Question

Let a, b, c, d, e be natural numbers in an arithmetic progression such that $a+b+c+d+e$ is the cube of an integer and b + c + d is square of an integer. The least possible value of the number of digits of c is?
(a) 2
(b) 3
(c) 4
(d) 5

Answer 1

Hint: We know that in an arithmetic series, the numbers are in such sequence that the difference between two consecutive terms is constant throughout the series.

Complete step-by-step answer:
Let a, b, c, d, e be natural numbers in an arithmetic progression. We know that arithmetic progression or arithmetic sequence is a sequence of numbers such that the difference between two consecutive terms is constant.
Let us assume that the common difference between them is D and the first term of series is A.
So according to our assumption, the numbers can be written as,
a = A – 2D
b = A – D
c = A
d = A + D
e = A + 2D
We know that it is given in the question that $a+b+c+d+e$ is the cube of an integer. So, let us suppose that the integer is p.
So, we can write that,
$a+b+c+d=e={{p}^{3}}....\left( i \right)$
Also, it is given in the question that b + c + d is the square of an integer. So, let us suppose that the integer is q.
So, we can write that,
$b+c+d={{q}^{2}}....\left( ii \right)$
Now we can substitute the values of A, B, C and D in equation (i) as shown below,
$A-2D+A-D+A+A+D+A+2D={{p}^{3}}$
On simplifying the above equation, we can observe that the variable D will get cancelled out and we will be left with the variable A in the left-hand side of the equation.
$5A={{p}^{3}}....\left( iii \right)$
Now substituting the value of B, C and D in equation (ii), we will get
$A-D+A+A+D={{q}^{2}}$
Again, on simplifying the above equation, we can observe that the variable D will get cancelled out and we will be left with variable A in the left-hand side of the equation.
$3A={{p}^{2}}....\left( iv \right)$
Now we have to divide equation (iv) by equation (iii).
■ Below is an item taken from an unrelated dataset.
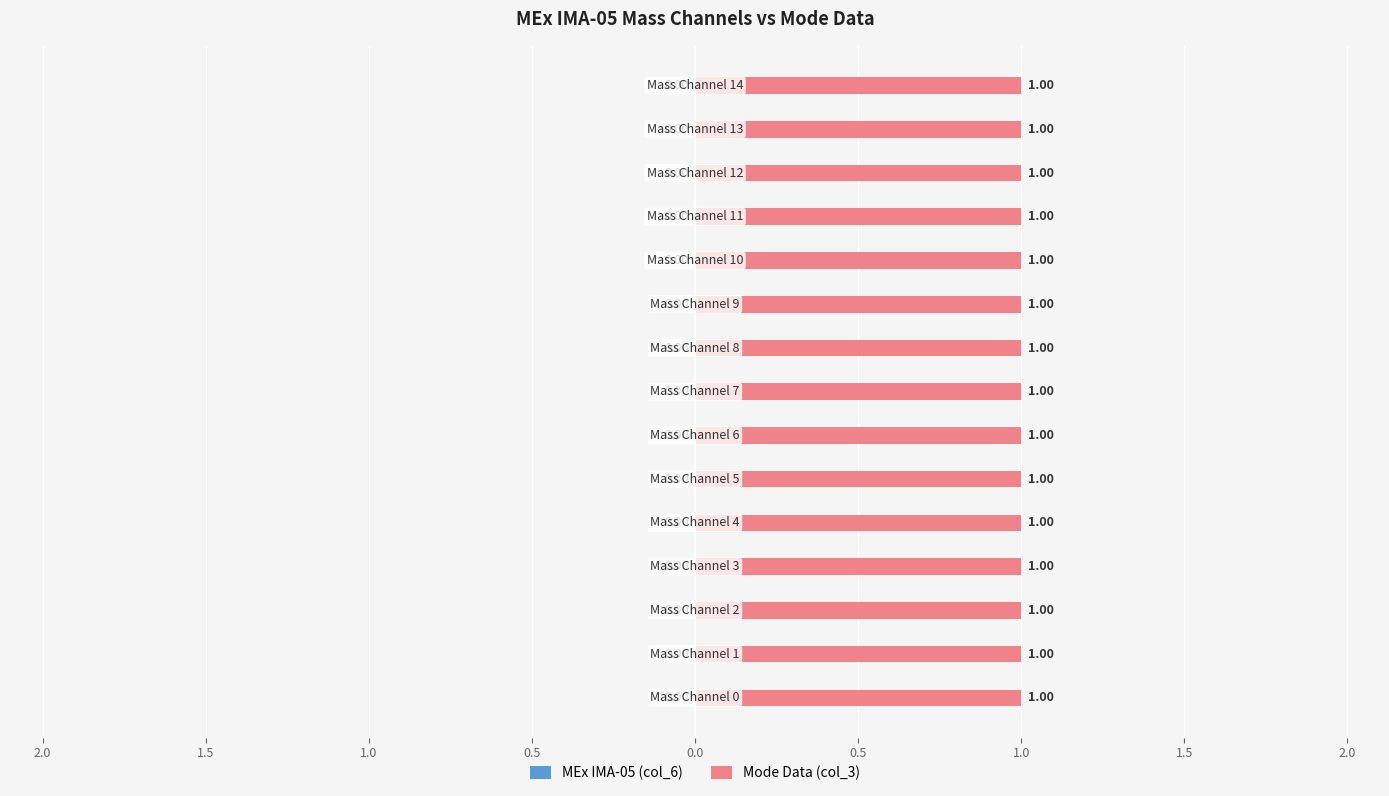

How many groups of bars are there?

15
We will get,
$\dfrac{5A}{3A}=\dfrac{{{p}^{3}}}{{{q}^{2}}}$
We can observe that variable A is cancelled out and we will be left with
$\dfrac{5}{3}=\dfrac{{{p}^{3}}}{{{q}^{2}}}$
$\dfrac{{{p}^{3}}}{5}=\dfrac{{{q}^{2}}}{3}$
It is said in the question that we have to find the least possible value of the number of digits of c.
So by hit and trial method, the least possibility is
$\begin{aligned} & p=5\times 3 \\\ & q=5\times 3\times 3 \\\ \end{aligned}$
As it will satisfy the equation, we have $p=15\text{ and }q=45$.
Now we know that
$5A={{p}^{3}}$
So putting the value of p = 15 in it, we will get
$\begin{aligned} & 5A={{15}^{3}} \\\ & 5A=3375 \\\ & A=675 \\\ \end{aligned}$
Since we have the value of c = A, we get that c = 675.
It consists of 3 numbers of digits, so the answer to the question is 3. Hence, we get option b as the correct answer.

Note: We can approach this question with a different method. We can take elements of the A.P series as $a,a+d,a+2d...$ instead of $a=A-2D,\text{ }b=A-D,c=A,d=A+D,e=A+2D$. But, this method will increase the number of unknown variables in the equation and make it difficult to solve the question.